** start Document passage **

# RM2 calling a cab



## ShaneW (7/4/15)

My RM2 calls a cab (whistles) with every toot. It looks as though the hole has been drilled to about 1.5mm. I'm assuming drilling it bigger might solve the whistle but since I'm a mouth to lunger I'd prefer not to. 

Any bright ideas to solve the issue?

Thanks

Reactions: Funny 2


----------



## Tristan (7/4/15)

@ShaneW, you might loose flavour drilling any bigger than 1.5 bud, then again with your taste-buds having a mind of their own, not sure you will notice, lol.
Double check the sides are smooth and holes are aligned perfectly.

Reactions: Thanks 1


----------



## Silver (7/4/15)

@ShaneW - I would suggest you try get an undrilled RM2 
The standard airhole is 1.2mm and I find it great for mouth to lung and superb flavour
No whistling or calling a cab

Reactions: Thanks 1


----------



## hands (7/4/15)

try rounding off the edges of the hole inside and out

Reactions: Agree 5 | Thanks 1


----------



## johan (7/4/15)

What @hands suggested, and if it still doesn't work; take the thin o-ring you got with the Reo o-ring set and place at the bottom of RM2 deck where the top cap screws on, adjust cap until whistle mutes, but keep air hole as close as possible to coil.

Reactions: Thanks 1


----------



## ShaneW (7/4/15)

Thanks guys, I'll give it a bash


----------



## huffnpuff (7/4/15)

Also check your driptip, they whistle too, but it's usually only more noticeable on wider airflows. Countersinking and deburring sorts this out.

Reactions: Thanks 1


----------



## Silver (7/4/15)

Wow, these are expert whistle stopping tips

Reactions: Agree 4


----------

** end Document passage **

Problems
1. Answer these questions from the RM2 thread, one line each:
(a) To about what size does ShaneW think the hole has been drilled?
(b) What size does Silver give for the standard airhole?
(c) According to huffnpuff, what sorts out a whistling drip tip?
2. Using the RM2 thread, explain why Silver recommends getting an undrilled RM2.
3. Decide whether each statement agrees with the RM2 thread. Answer yes or no and quote the words that decide it.
(a) johan says to place the thin o-ring on top of the top cap.
(b) huffnpuff says drip tip whistling is usually more noticeable on wider airflows.
(c) hands suggests rounding off the edges of the hole on the inside only.
The listing comes from a separate source.

** start Given data **

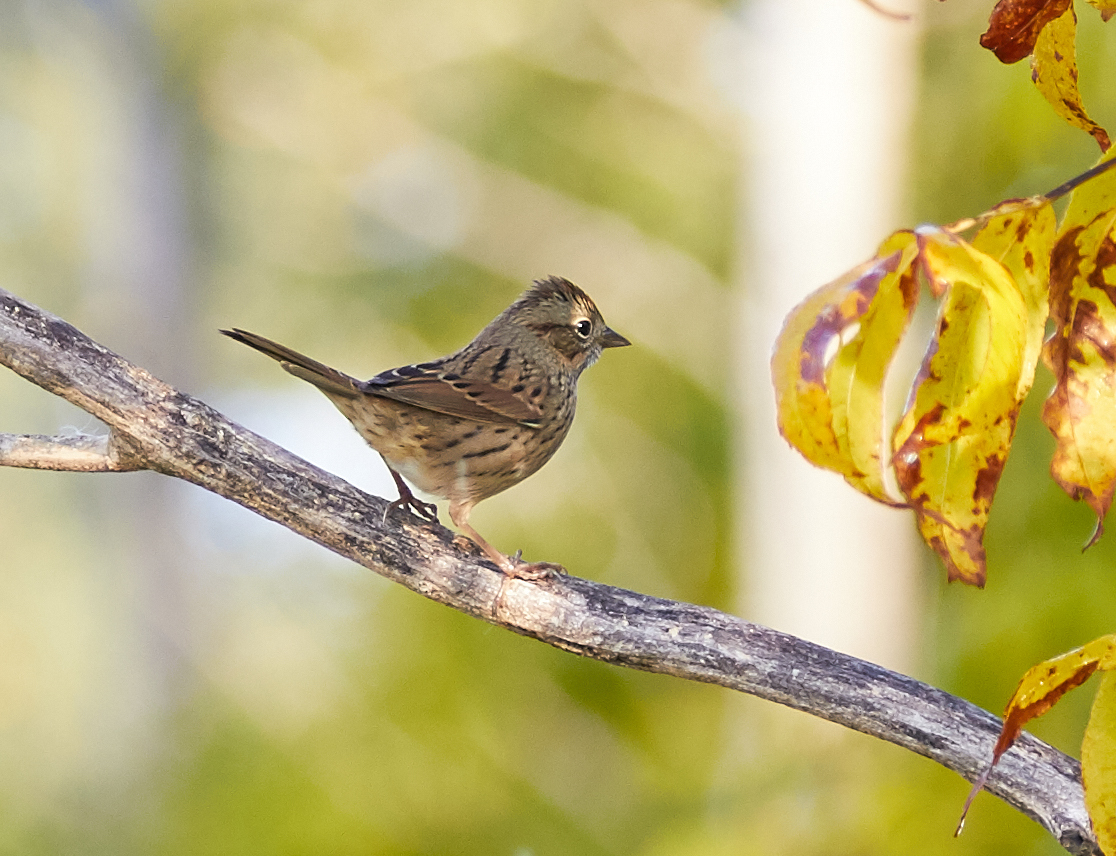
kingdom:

** end Given data **

Solutions to the problems
1.
(a) About 1.5mm.
(b) 1.2mm.
(c) Countersinking and deburring.

2. Silver says the standard airhole of an undrilled RM2 is 1.2mm. Silver finds that size great for mouth to lung with superb flavour, and it causes no whistling.

3.
(a) No: "place at the bottom of RM2 deck where the top cap screws on"
(b) Yes: "it's usually only more noticeable on wider airflows"
(c) No: "try rounding off the edges of the hole inside and out"